I will bequeath my library to the university.”

“I will give it my collection of the plants of the Andes,” Dr. Tihonen called.

“I will give five thousand dollars to it right now,” said the mining engineer at Mrs. Wickersham's left.

Throughout this rhapsody Mrs. Wickersham had been clutching the edge of the table with tense fingers. She rose and said, unsmilingly, “We shall have coffee in the club room, ladies and gentlemen.”

The coldness in her voice deflated the company's elation. They looked into one another's faces like children rebuked. She led the way from the room with head high and lowered eyes. When coffee was passed she said to Ashley, “I must see you on the roof at midnight. There is something I must tell you.” After some struggle with herself she addressed her guests:

“I want to thank Dr. von Strelow and Dr. Tihonen for the beautiful plans they have made for the valley. And I want to thank you all for the good will you've brought to them.”

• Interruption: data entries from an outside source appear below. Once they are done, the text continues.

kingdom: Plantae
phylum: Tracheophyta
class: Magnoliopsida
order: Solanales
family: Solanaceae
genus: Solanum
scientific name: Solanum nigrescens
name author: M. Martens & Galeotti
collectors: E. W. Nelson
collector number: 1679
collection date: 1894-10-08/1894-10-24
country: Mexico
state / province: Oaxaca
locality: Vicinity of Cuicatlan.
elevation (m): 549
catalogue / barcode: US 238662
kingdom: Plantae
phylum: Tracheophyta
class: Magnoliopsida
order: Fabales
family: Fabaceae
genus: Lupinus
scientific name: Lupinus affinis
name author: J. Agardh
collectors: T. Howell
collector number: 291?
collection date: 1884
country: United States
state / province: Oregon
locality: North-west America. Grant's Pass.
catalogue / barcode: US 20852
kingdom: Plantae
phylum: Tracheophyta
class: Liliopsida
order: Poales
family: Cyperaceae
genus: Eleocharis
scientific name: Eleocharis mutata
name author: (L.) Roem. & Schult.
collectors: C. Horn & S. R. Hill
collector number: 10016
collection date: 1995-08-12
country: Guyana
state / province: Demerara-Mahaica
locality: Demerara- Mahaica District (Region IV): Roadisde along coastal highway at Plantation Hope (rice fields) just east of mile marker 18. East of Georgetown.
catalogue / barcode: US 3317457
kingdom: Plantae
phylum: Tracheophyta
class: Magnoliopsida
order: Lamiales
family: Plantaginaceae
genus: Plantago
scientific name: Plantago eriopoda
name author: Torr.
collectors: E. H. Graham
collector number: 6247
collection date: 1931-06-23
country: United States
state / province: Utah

She had something further to say, but could not complete her speech.

On the roof by the jug of rum, they were silent for a time. Ashley knew that there was something weighty in the air.

“Mr. Tolland, are you a man the police are hunting for?”

“Yes, I am.”

“Are you on Mr. Bristow's rat list?”

“I suppose I am. I've never seen it.”

“You feel fairly certain that you will not be caught?”

“No. I take the risk. I'd rather take the risk than spend my life running. I'm not running from myself. I'm innocent of the charge that was brought against me.”

“Mr. Tolland, have you missed anything from your room lately?”

“Well, the fact is, I'm certain that someone stole some photographs I valued.”

“Has anything else unusual happened that might be connected with that?”

“Yes, I was wondering whether I should tell you about it. A few nights ago in the club room someone put some kind of drug in my drink. I'm a very light sleeper, but that night—hours later—I was wakened by someone in my room. I could hardly drag myself awake. Someone was pulling my beard. There was a light on—a man was moving around, maybe two men. All I knew was that I was struggling to get this man's hand off my chin. The man—or the men—were laughing. You might say, giggling. I struck back at him, but there was no strength in my arm. Then they went away. At first I thought it had been a nightmare. I could scarcely get out of bed to light the lamp. It was no nightmare. The furniture had been pushed about.”